0

I would like to import some xlsx files into rstudio. These files are all in the same folder, but there are also some other xlsx files in there, that I am not interested in:

  • Alles_2017.xlsx
  • Alles_2018.xlsx
  • Alles_2019.xlsx
  • Alles_2020_incl_Oct.xlsx
  • Blabla.xlsx
  • Idontknow.xlsx

I would like to import all four "Alles_...." files building a single dataframe (called for example All) containing all this data. And I would like the function to ignore every other file not starting with "Alles_"

Which function can I use?

Thank you in advance!

Task directions:
Decide whether each statement agrees with the post about importing Excel files, answering yes or no and quoting the words of the post that settle it.
1. Every xlsx file in the folder is one the writer wants to import.
2. The writer wants the imported data combined into one dataframe.
3. The files to be skipped are those whose names do not begin with "Alles_".
The material that comes next is not used in this exercise.

Stored data:
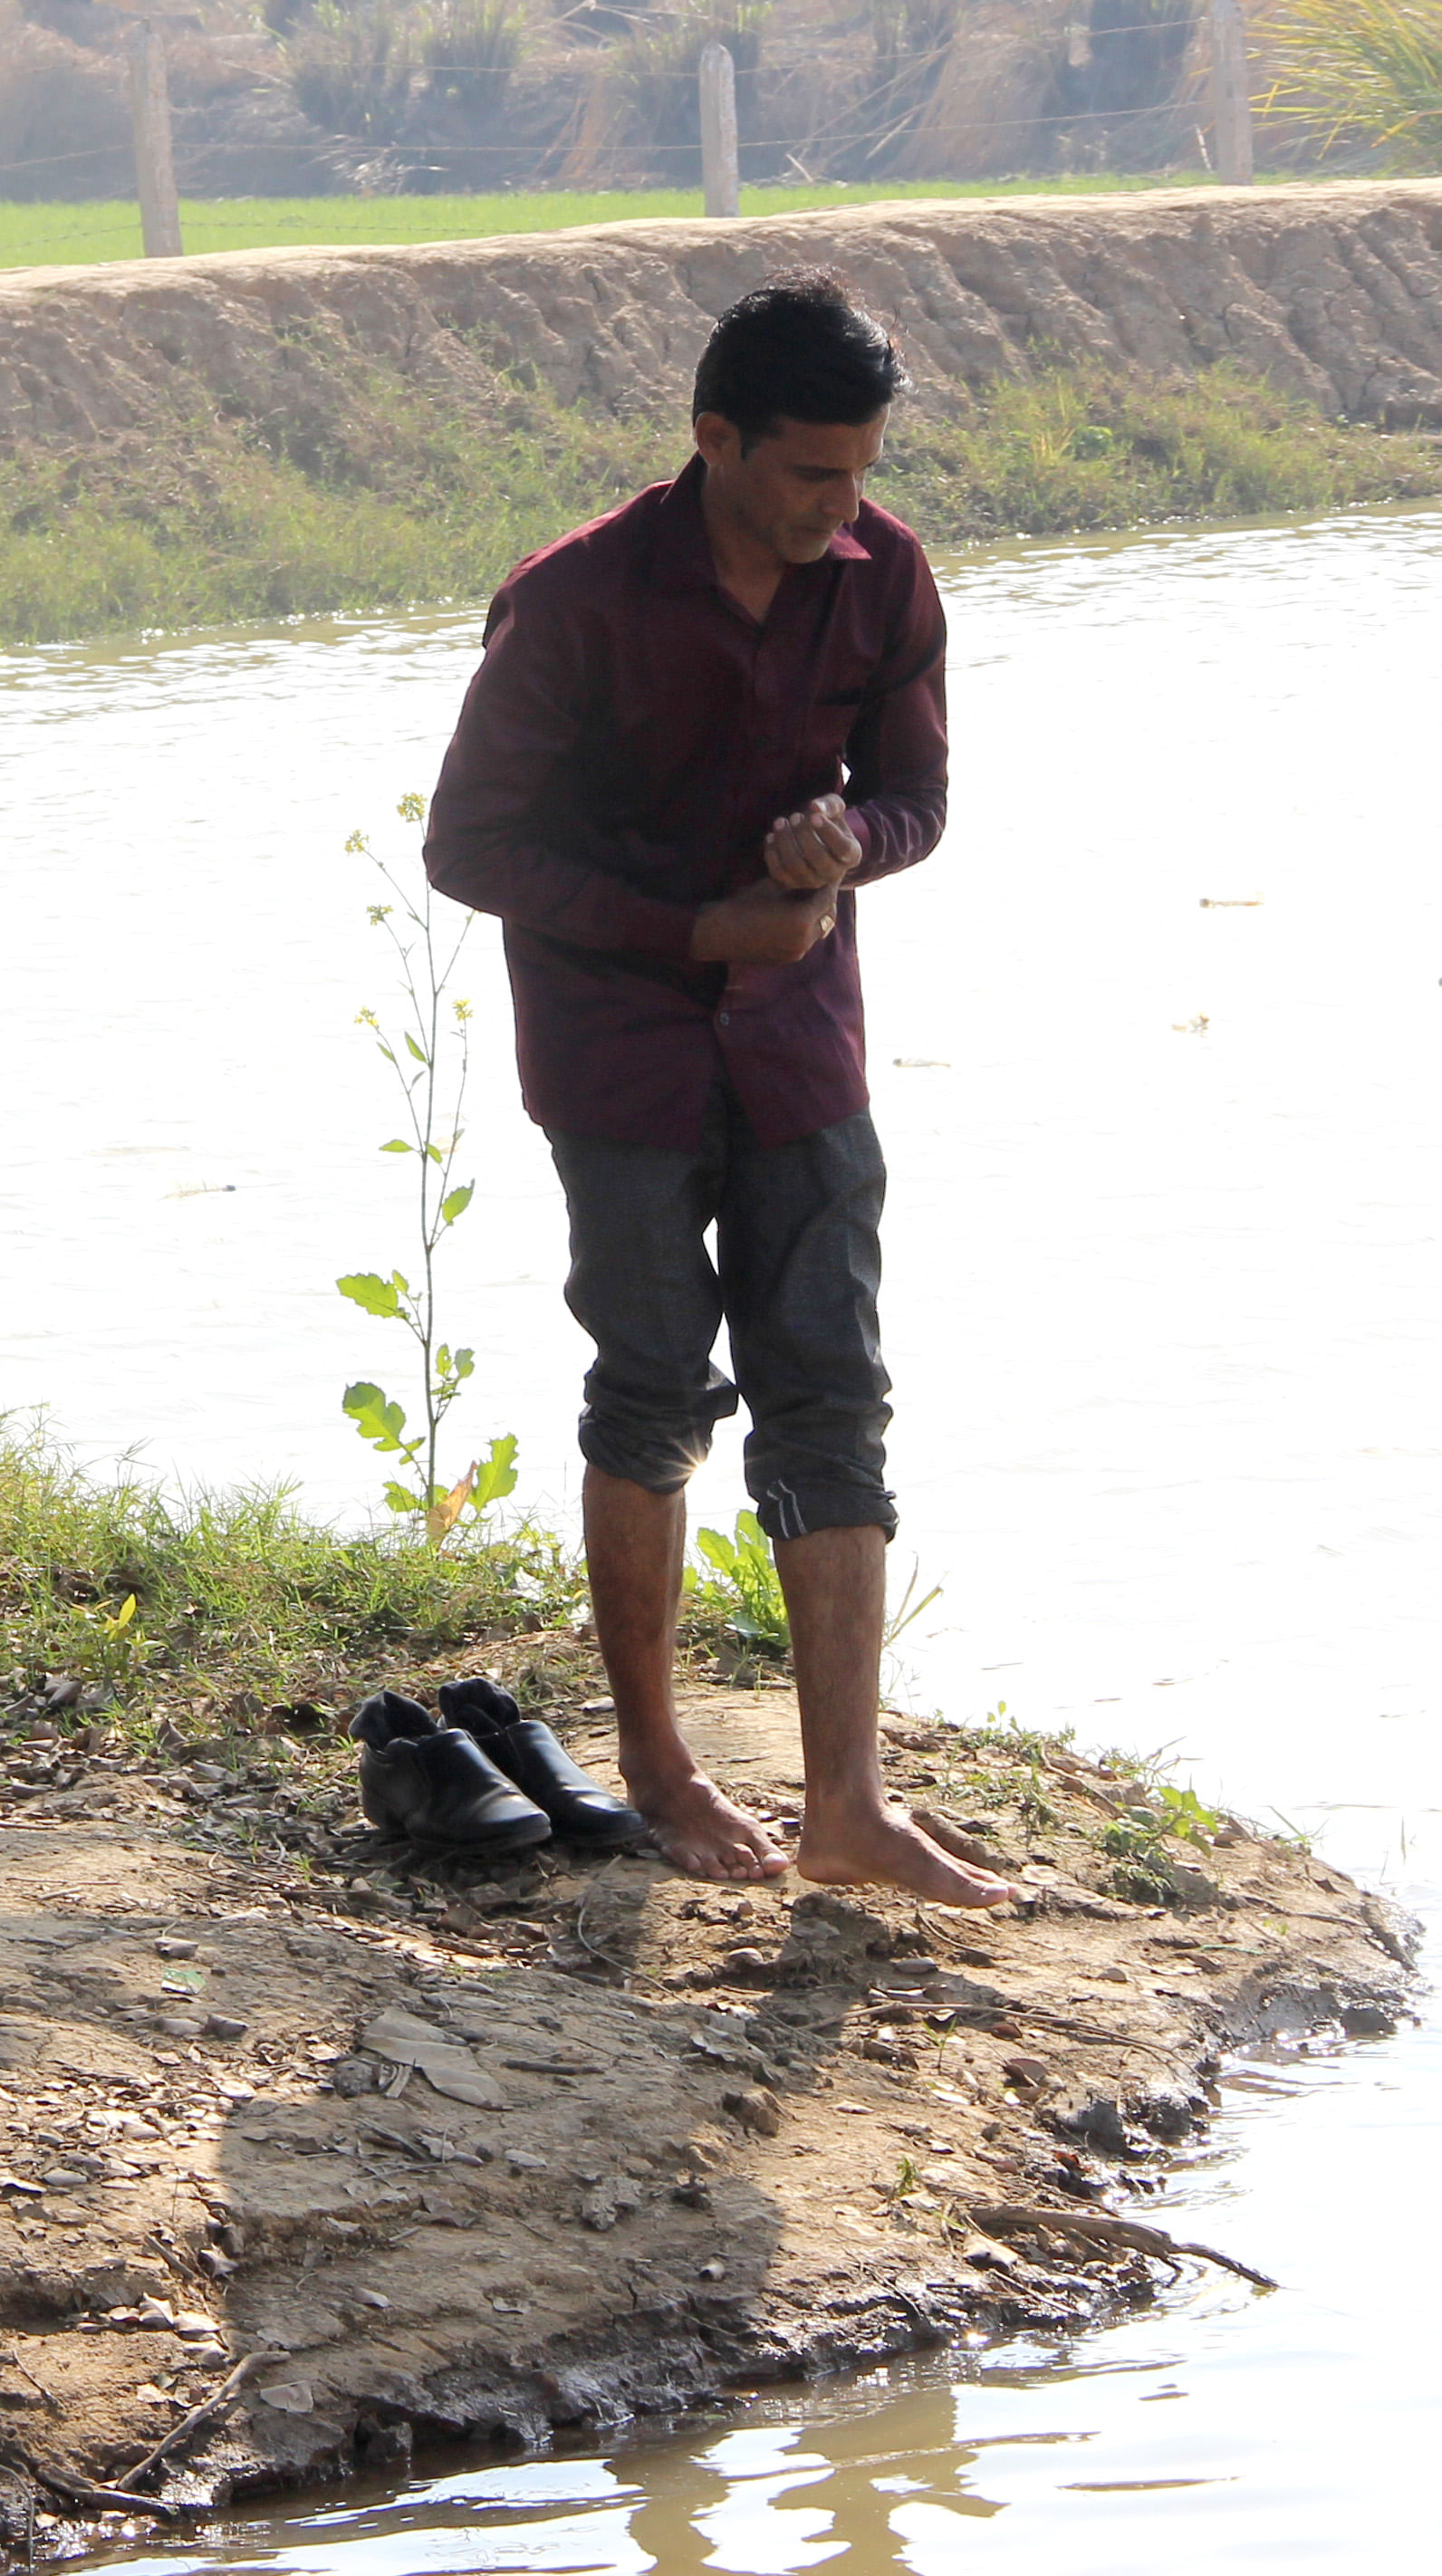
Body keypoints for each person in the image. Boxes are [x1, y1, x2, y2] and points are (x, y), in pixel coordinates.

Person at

Solution for this exercise:
1. No: "there are also some other xlsx files in there, that I am not interested in"
2. Yes: "building a single dataframe"
3. Yes: "ignore every other file not starting with "Alles_""